Exercise materials START
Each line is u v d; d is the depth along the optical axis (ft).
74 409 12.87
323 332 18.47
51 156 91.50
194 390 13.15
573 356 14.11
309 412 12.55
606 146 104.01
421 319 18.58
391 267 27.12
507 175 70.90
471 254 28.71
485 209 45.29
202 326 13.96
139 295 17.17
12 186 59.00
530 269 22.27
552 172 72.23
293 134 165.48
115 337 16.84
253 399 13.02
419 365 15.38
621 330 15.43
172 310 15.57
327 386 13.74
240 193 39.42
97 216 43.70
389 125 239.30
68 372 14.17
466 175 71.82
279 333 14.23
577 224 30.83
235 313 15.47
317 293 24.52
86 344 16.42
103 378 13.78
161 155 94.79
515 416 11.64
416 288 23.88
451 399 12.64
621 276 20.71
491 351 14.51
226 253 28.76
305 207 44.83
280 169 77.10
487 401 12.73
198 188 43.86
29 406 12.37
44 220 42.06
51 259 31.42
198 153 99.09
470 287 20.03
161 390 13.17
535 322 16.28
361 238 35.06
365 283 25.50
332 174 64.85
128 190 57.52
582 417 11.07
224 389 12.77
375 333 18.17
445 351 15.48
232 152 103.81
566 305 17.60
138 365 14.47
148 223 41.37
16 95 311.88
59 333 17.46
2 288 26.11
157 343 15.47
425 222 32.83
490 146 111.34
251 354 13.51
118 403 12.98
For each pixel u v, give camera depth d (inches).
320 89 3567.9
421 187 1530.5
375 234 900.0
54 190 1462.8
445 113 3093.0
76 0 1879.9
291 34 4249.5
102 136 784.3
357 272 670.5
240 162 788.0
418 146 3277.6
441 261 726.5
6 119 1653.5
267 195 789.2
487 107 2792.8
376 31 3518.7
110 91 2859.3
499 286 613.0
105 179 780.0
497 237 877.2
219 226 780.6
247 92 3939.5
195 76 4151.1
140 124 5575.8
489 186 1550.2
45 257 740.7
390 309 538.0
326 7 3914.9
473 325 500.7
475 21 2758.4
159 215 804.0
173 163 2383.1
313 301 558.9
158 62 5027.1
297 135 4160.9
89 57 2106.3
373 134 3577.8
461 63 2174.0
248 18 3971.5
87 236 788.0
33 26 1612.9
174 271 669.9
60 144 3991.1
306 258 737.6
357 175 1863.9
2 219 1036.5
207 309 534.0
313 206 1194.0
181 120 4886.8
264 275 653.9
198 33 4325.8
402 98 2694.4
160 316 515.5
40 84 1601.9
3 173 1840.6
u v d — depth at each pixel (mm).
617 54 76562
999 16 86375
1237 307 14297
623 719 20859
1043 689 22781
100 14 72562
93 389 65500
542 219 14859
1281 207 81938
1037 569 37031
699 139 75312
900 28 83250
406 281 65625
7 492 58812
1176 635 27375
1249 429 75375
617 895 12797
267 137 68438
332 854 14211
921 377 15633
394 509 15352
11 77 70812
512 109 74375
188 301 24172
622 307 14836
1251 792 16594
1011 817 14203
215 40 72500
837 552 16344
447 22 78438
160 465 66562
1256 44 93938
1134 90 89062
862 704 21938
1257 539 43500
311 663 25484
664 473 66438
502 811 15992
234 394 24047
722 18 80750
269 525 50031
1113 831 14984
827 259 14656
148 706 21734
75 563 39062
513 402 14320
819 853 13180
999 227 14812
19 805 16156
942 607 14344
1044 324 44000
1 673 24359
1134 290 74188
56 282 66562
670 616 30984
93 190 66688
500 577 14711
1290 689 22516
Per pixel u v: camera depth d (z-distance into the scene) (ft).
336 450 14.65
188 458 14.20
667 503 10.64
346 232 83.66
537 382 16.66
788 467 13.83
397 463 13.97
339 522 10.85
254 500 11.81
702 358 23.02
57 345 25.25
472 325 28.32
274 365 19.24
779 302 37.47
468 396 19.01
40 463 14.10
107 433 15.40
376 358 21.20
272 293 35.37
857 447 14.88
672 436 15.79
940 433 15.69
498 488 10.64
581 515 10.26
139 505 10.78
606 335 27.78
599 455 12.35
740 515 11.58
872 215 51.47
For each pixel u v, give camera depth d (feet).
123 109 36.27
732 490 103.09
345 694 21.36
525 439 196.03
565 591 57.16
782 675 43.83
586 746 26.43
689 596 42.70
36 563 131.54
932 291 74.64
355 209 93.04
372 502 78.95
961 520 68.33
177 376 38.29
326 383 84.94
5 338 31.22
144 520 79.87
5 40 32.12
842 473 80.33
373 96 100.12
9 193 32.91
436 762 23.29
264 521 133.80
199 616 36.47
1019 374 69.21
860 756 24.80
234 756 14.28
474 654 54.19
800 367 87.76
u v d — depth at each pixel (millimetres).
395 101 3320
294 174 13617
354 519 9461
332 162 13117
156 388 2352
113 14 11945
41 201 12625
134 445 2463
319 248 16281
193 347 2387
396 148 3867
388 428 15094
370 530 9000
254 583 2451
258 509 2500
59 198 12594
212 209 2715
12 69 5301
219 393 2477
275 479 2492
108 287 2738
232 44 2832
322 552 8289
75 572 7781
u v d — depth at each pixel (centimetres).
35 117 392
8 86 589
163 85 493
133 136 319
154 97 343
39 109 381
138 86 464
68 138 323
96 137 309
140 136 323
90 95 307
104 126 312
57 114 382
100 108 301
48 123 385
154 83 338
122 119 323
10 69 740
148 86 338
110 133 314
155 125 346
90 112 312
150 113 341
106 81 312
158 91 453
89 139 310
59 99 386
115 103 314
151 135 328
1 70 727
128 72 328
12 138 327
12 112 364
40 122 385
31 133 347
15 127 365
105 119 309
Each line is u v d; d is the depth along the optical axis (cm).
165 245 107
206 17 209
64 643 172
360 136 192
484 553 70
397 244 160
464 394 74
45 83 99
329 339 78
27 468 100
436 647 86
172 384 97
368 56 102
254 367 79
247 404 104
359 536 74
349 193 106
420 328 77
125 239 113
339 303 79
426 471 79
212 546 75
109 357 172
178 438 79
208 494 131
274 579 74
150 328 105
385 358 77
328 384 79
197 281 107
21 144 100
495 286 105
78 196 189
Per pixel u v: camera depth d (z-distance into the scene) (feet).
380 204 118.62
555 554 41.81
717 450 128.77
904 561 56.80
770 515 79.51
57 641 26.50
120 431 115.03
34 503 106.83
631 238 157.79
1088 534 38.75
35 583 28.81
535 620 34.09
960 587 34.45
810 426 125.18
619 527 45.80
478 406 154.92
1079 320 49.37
Exercise materials END
Using the entries above, output exactly the lines between the line holding "115 337 16.84" and the line holding "7 492 58812", end lines included, and nothing more.

_Finished task_
115 337 16.84
253 399 13.02
419 365 15.38
621 330 15.43
172 310 15.57
327 386 13.74
240 193 39.42
97 216 43.70
389 125 239.30
68 372 14.17
466 175 71.82
279 333 14.23
577 224 30.83
235 313 15.47
317 293 24.52
86 344 16.42
103 378 13.78
161 155 94.79
515 416 11.64
416 288 23.88
451 399 12.64
621 276 20.71
491 351 14.51
226 253 28.76
305 207 44.83
280 169 77.10
487 401 12.73
198 188 43.86
29 406 12.37
44 220 42.06
51 259 31.42
198 153 99.09
470 287 20.03
161 390 13.17
535 322 16.28
361 238 35.06
365 283 25.50
332 174 64.85
128 190 57.52
582 417 11.07
224 389 12.77
375 333 18.17
445 351 15.48
232 152 103.81
566 305 17.60
138 365 14.47
148 223 41.37
16 95 311.88
59 333 17.46
2 288 26.11
157 343 15.47
425 222 32.83
490 146 111.34
251 354 13.51
118 403 12.98
For each pixel u v, give camera depth d (inches).
320 89 3567.9
421 187 1530.5
375 234 900.0
54 190 1462.8
445 113 3093.0
76 0 1879.9
291 34 4249.5
102 136 784.3
357 272 670.5
240 162 788.0
418 146 3277.6
441 261 726.5
6 119 1653.5
267 195 789.2
487 107 2792.8
376 31 3518.7
110 91 2859.3
499 286 613.0
105 179 780.0
497 237 877.2
219 226 780.6
247 92 3939.5
195 76 4151.1
140 124 5575.8
489 186 1550.2
45 257 740.7
390 309 538.0
326 7 3914.9
473 325 500.7
475 21 2758.4
159 215 804.0
173 163 2383.1
313 301 558.9
158 62 5027.1
297 135 4160.9
89 57 2106.3
373 134 3577.8
461 63 2174.0
248 18 3971.5
87 236 788.0
33 26 1612.9
174 271 669.9
60 144 3991.1
306 258 737.6
357 175 1863.9
2 219 1036.5
207 309 534.0
313 206 1194.0
181 120 4886.8
264 275 653.9
198 33 4325.8
402 98 2694.4
160 316 515.5
40 84 1601.9
3 173 1840.6
u v d — depth at each pixel (mm).
617 54 76562
999 16 86375
1237 307 14297
623 719 20859
1043 689 22781
100 14 72562
93 389 65500
542 219 14859
1281 207 81938
1037 569 37031
699 139 75312
900 28 83250
406 281 65625
7 492 58812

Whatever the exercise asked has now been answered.